Profile
- Name: Anyi Wang
- Chinese: 王安忆
- Birthdate: March 6, 1954
- Birthplace: Nanjing, China
- Height:
- Blood Type:
Bio
Wang Anyi represents the generation of writers whose formal education was
disrupted by the Cultural Revolution. She is among the most widely read authors of
the post-Mao era, a breaker of taboos and a speaker for China's younger generation.
Daughter of the famous writer Ru Zhijuan, Wang was born on March 6, 1954 in
Nanjing. In 1955, she moved with her mother to Shanghai, where she attended
school until 1969. As a member of the "Urban Youth" generation that was supposed
to learn from the peasants, she was sent to the Anhui countryside at the age of
sixteen, but managed to leave the commune by joining a local performing arts
troupe as a cellist in 1973. After the Cultural Revolution, she returned to Shanghai
in 1978 to work for the magazine Childhood.
Wang had begun publishing stories in the mid-1970s that were largely based on her
personal experiences. They portrayed the humiliations and frustrations in the everyday
lives of the back-alley residents of Shanghai or depicted the traditional values that are
kept alive in rural areas.
After attending the International Writing Program at the University of Iowa in 1983,
Wang's fiction moved away from socialist realism and turned towards psychological
exploration, such as her "Love Trilogy" (1986-87) that examined female sexuality and
marriage.
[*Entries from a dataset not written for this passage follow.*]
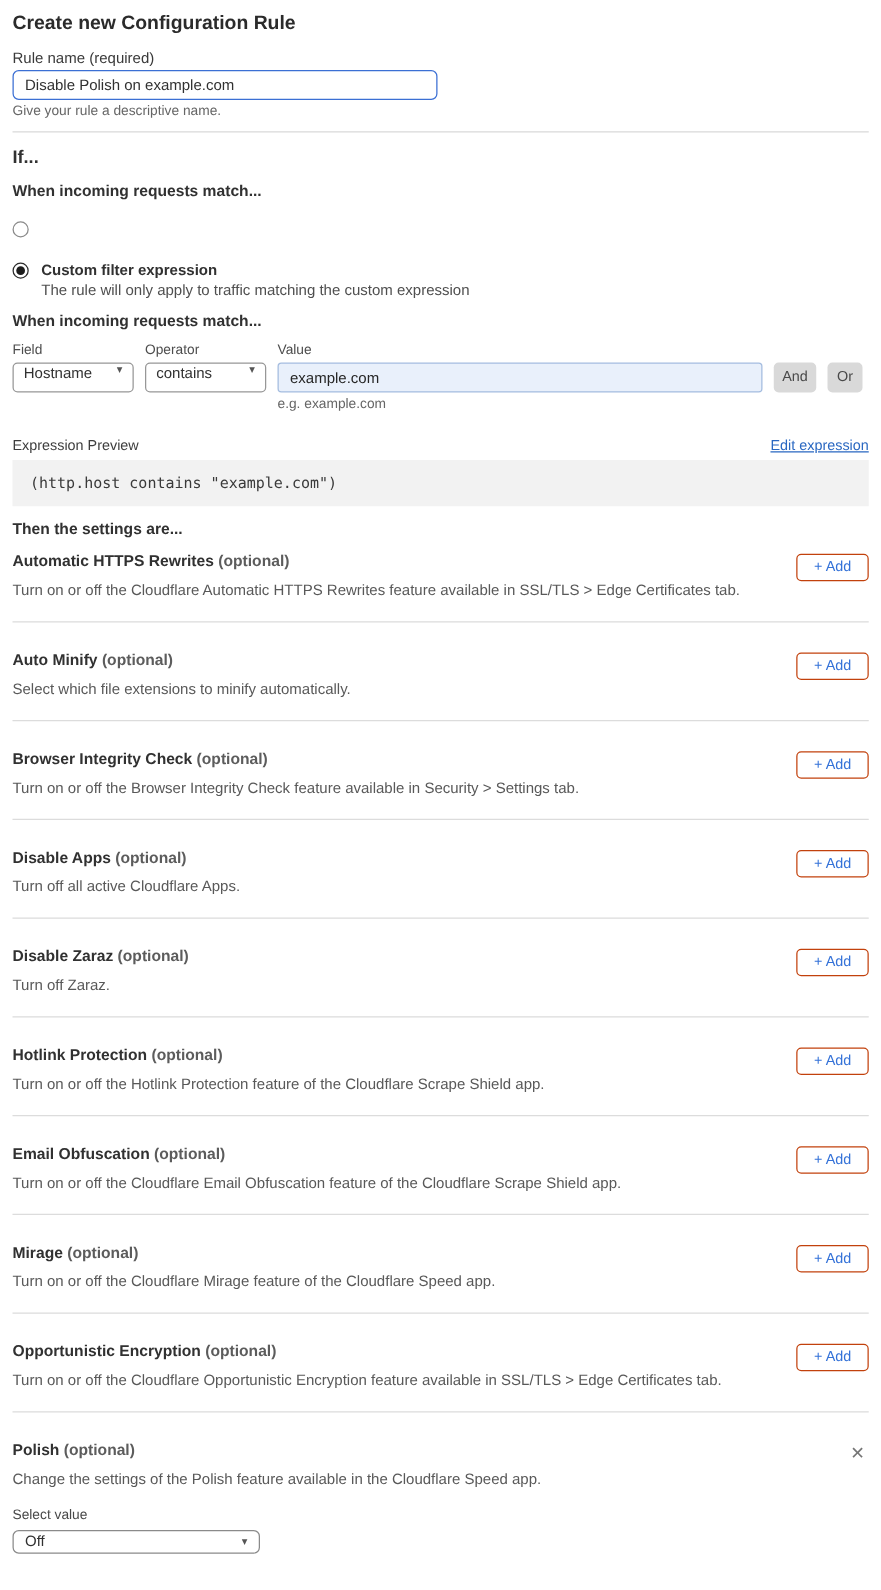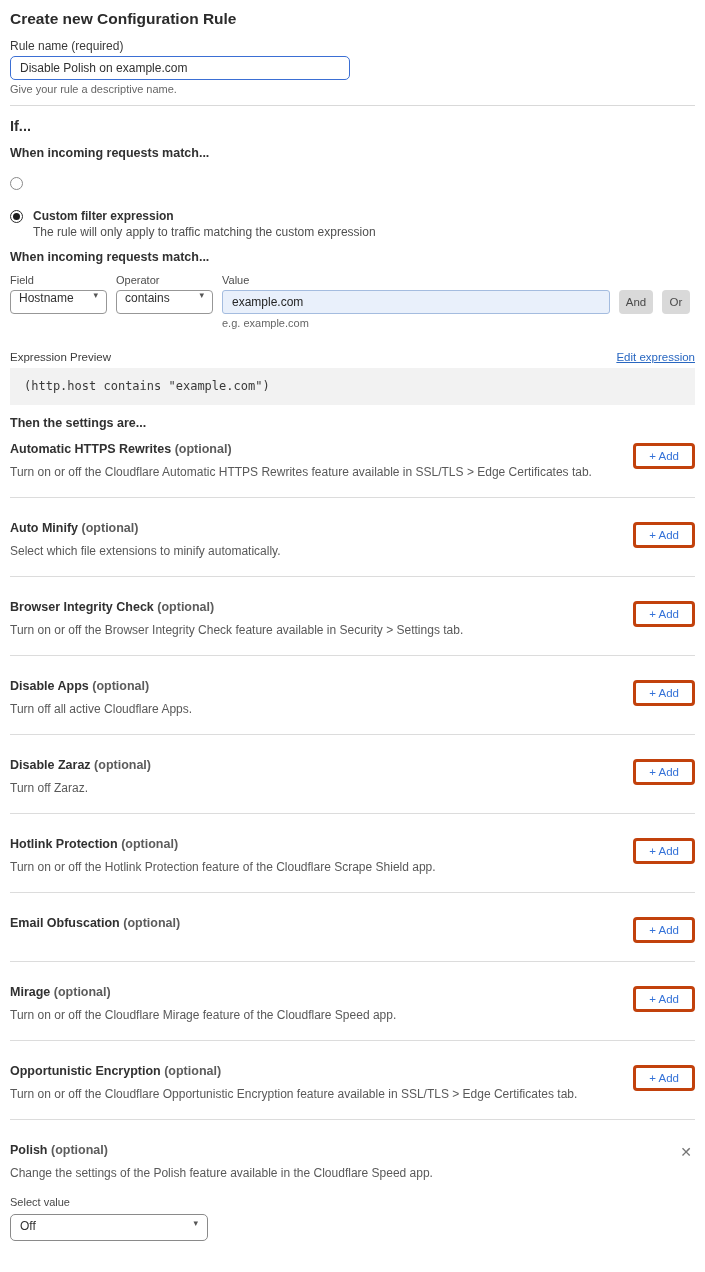--- a/index.html
+++ b/index.html
@@ -97,7 +97,7 @@
   .setting-desc { font-size: 12px; color: #595959; margin-top: 9px; line-height: 13px; }
   .add-btn {
     flex: 0 0 auto; margin-top: 1px;
-    background: #fff; border: 3px solid #c2410c; border-radius: 4px;
+    background: #fff; border: 1px solid #c2410c; border-radius: 4px;
     color: #3472d8; font-size: 11.5px; padding: 4px 13px; cursor: pointer;
     font-family: "Liberation Sans", sans-serif;
   }

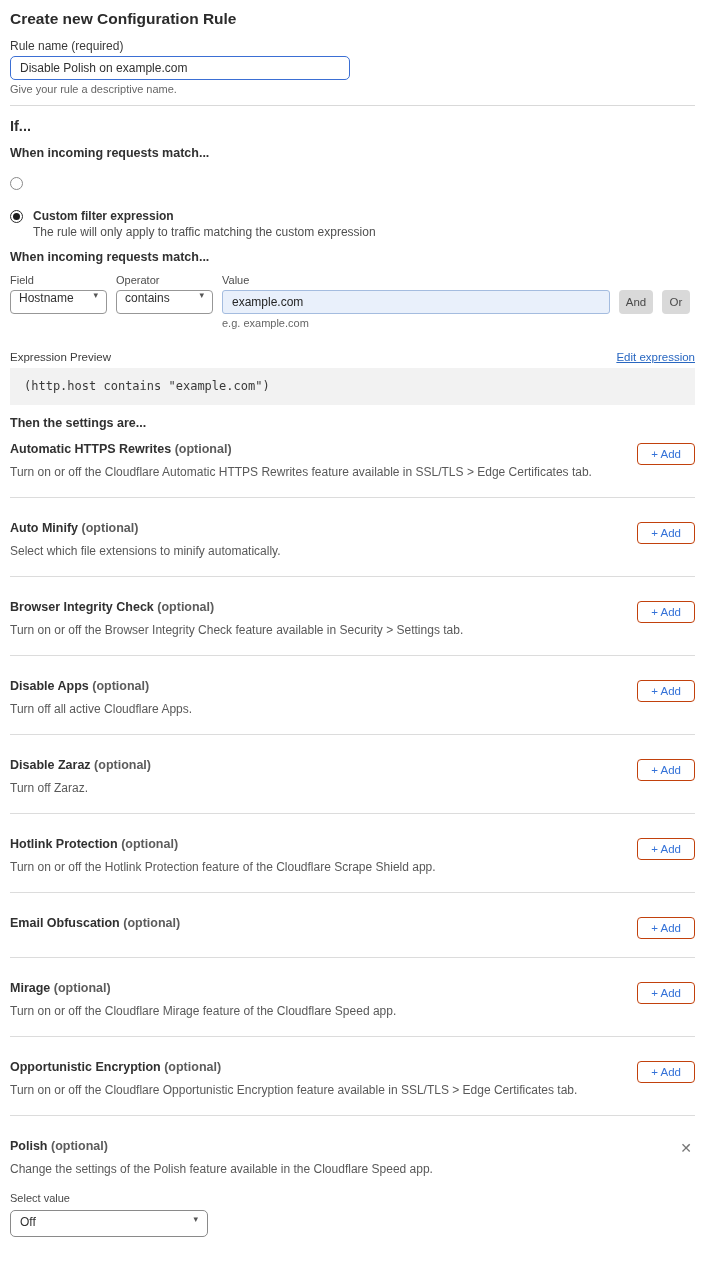--- a/index.html
+++ b/index.html
@@ -252,6 +252,7 @@
         <span class="setting-name">Email Obfuscation</span>
         <span class="optional">(optional)</span>
       </div>
+      <div class="setting-desc">Turn on or off the Cloudflare Email Obfuscation feature of the Cloudflare Scrape Shield app.</div>
     </div>
     <button class="add-btn">+ Add</button>
   </div>

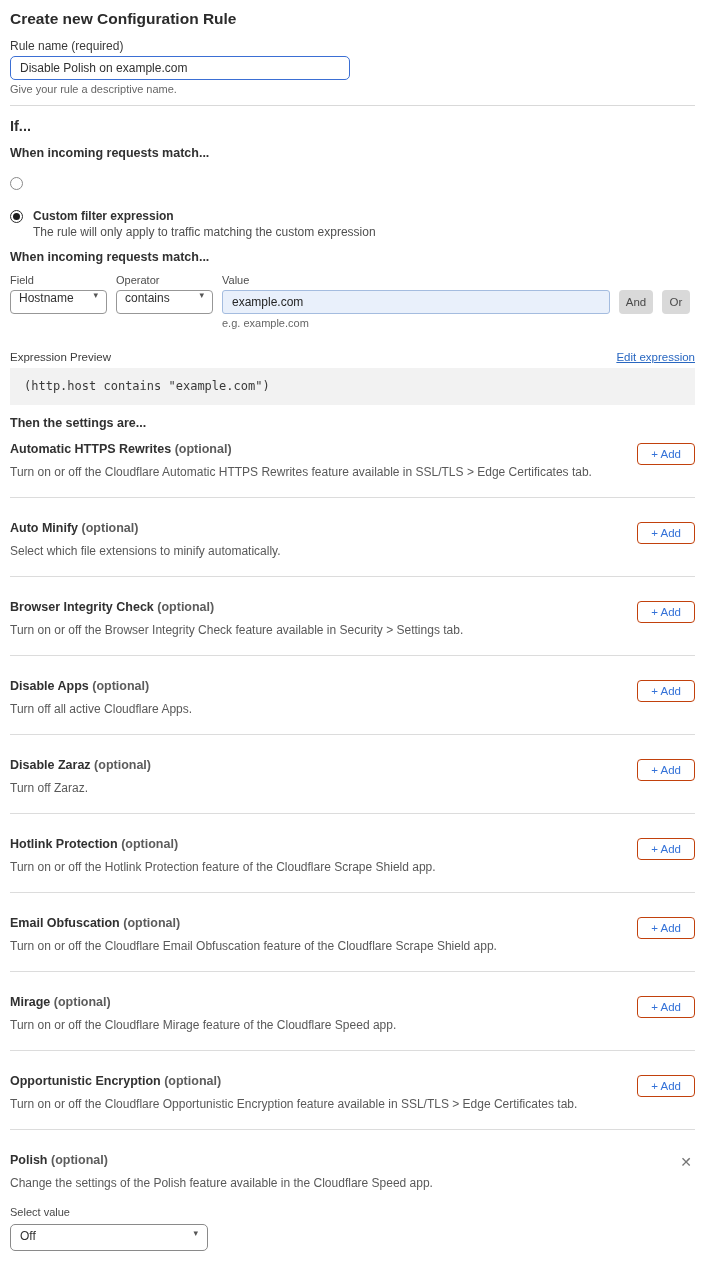--- a/index.html
+++ b/index.html
@@ -106,9 +106,9 @@
   .close-icon { color: #757575; font-size: 14px; line-height: 14px; cursor: pointer; margin-top: 2px; padding: 0 3px; }
   .select-label { font-size: 11px; color: #484848; margin-top: 16px; line-height: 13px; }
   .polish-select {
-    margin-top: 5px; width: 198px; height: 27px;
+    margin-top: 5px; width: 198px; height: 19px;
     border: 1px solid #8a8a8a; border-radius: 5px; background: #fff;
-    display: flex; justify-content: space-between;
+    display: flex; align-items: center; justify-content: space-between;
     padding: 4px 9px; font-size: 12px; color: #313131; cursor: pointer;
   }
 </style>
Her characters are not openly rebellious but express their inner feelings
through quiet self-confidence and a strong will for survival.
In the 1990s, Wang's Shanghai-focused works tapped into a growing surge of
nostalgia for pre-Communist Shanghai and cemented her popularity and status.
Wang was designated the "Best Female Writer in Modern China" in 1998 and was
the head of the official Shanghai Writer's Association for two years.